Scatter plots will be generated using the time between symptom onset time and sample collection time vs. biomarker values for each biomarker. PROC TRANSREG will be used to fit a curve to the data if applicable. Scatter plots will be generated using time between symptom onset time and sample collection time vs. change of biomarker values from previous time point for each biomarker. PROC TRANSREG will be used to fit a curve to the data if applicable.

Scatter plots will also be generated using time between symptom onset time and sample collection time vs. percent change of biomarker values from previous time point for each biomarker. PROC TRANSREG will be used to fit a curve to the data if applicable.

Regression Analysis Based on the above scatter plots, for each biomarker, a linear/nonlinear regression will be run using time between symptom onset time and collection time as dependent variable and using initial biomarker value, change of the biomarker value, age (in deciles), gender and any interaction terms of these variables as independent variables. Backward selection will be used to choose the best model for each biomarker.

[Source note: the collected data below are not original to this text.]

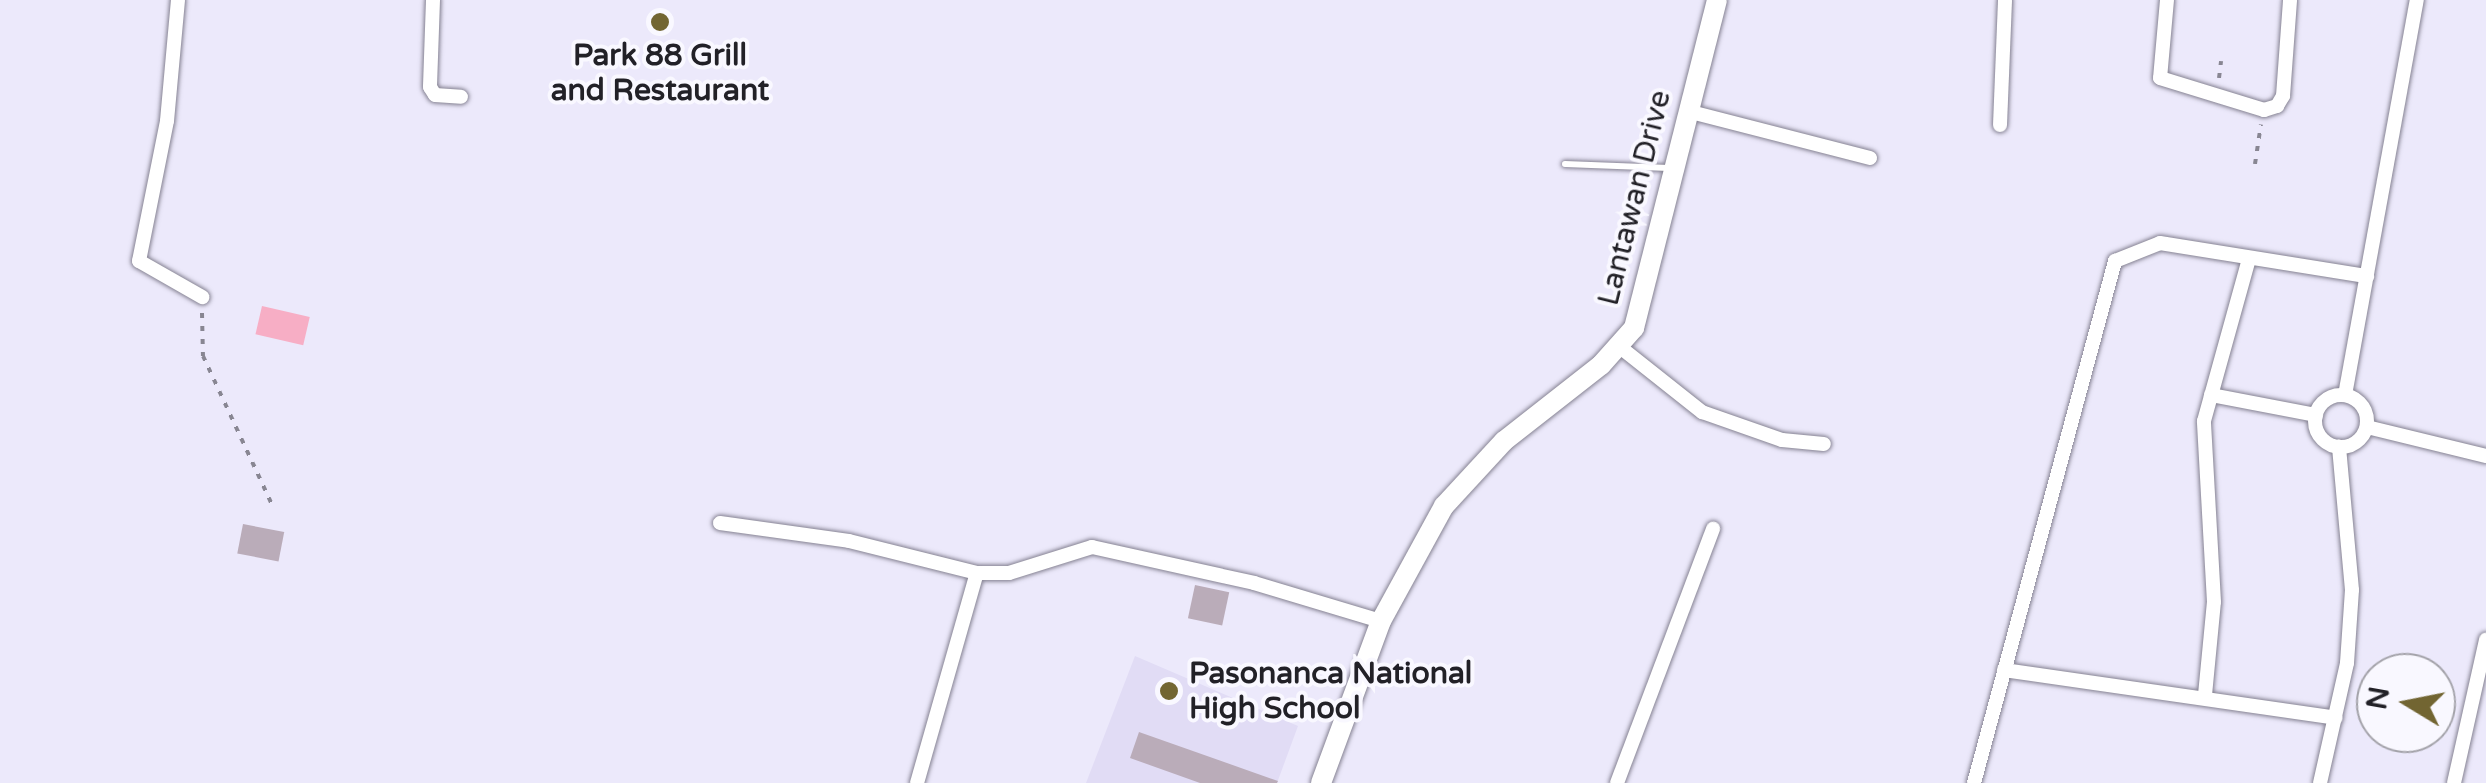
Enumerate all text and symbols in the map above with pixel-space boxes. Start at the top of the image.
marker: Park 88 Grill and Restaurant [649,11,671,33]
place label: Park 88 Grill and Restaurant [551,38,769,108]
street label: Lantawan Drive [1591,87,1679,309]
north arrow [2356,653,2456,753]
place label: Pasonanca National High School [1189,656,1472,726]
marker: Pasonanca National High School [1158,680,1180,702]
text: N [2360,684,2397,712]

Multiple Biomarkers Analysis Change for each biomarker will be calculated at the presentation using biomarker value at presentation against corresponding limit of detection (LOD).

1. Regressions will be run using time between symptom onset time and collection time as dependent variable and using initial biomarker value, change of the biomarker value, age (in deciles), gender and any interaction terms of these variables as independent variables. The best regression model selection based on the minimum of Akaike Information Criterion (AIC) will be chosen.
2. Principle component analysis (11) will be used to determine all the principal components with Eigen values greater than 1 using the following variables: change of each the six biomarkers, age, gender.

Regression using time between symptom onset time and collection time as dependent variable and principal components as independent variables will be run.

A P-value <0.05 will be taken as statistically significant. SAS version, 9.2 will be used for analysis.

Sensitivity analysis: In the sensitivity analyses, we will use mixed effects Tobit model with random effects that will account for repeated measures of biomarker within the same subject, and compare the results with the main fixed-effects analysis. We will also conduct sub-group analyses according to type of treatment i.e. thrombolytic therapy vs. PCI.

Secondary analysis: Estimates of first samples of the biomarkers (hsTnI, CS myoglobin, CK-Mb, MNV and gamma' fibrinogen) at the time of ER presentation will be used to calculate the biochemical onset time of MI using the same model. We will derive an equation using the regression coefficients of the biomarkers against their respective times of measurements. We will determine the discrimination and calibration (best fit) of the model with all these biomarkers combined or any of their combination compared to hsTnI only. If feasible, a nomogram will be developed using these regression coefficients to predict the biochemical MI onset time.

Additional analysis: To analyze the associations of patient-reported symptom onset time and biochemical onset time separately with infarct size using HsTnI, 2D echo derived EF and CMR derived infarct size, in-hospital and 30-day MACE, we will use Cox proportional hazards models.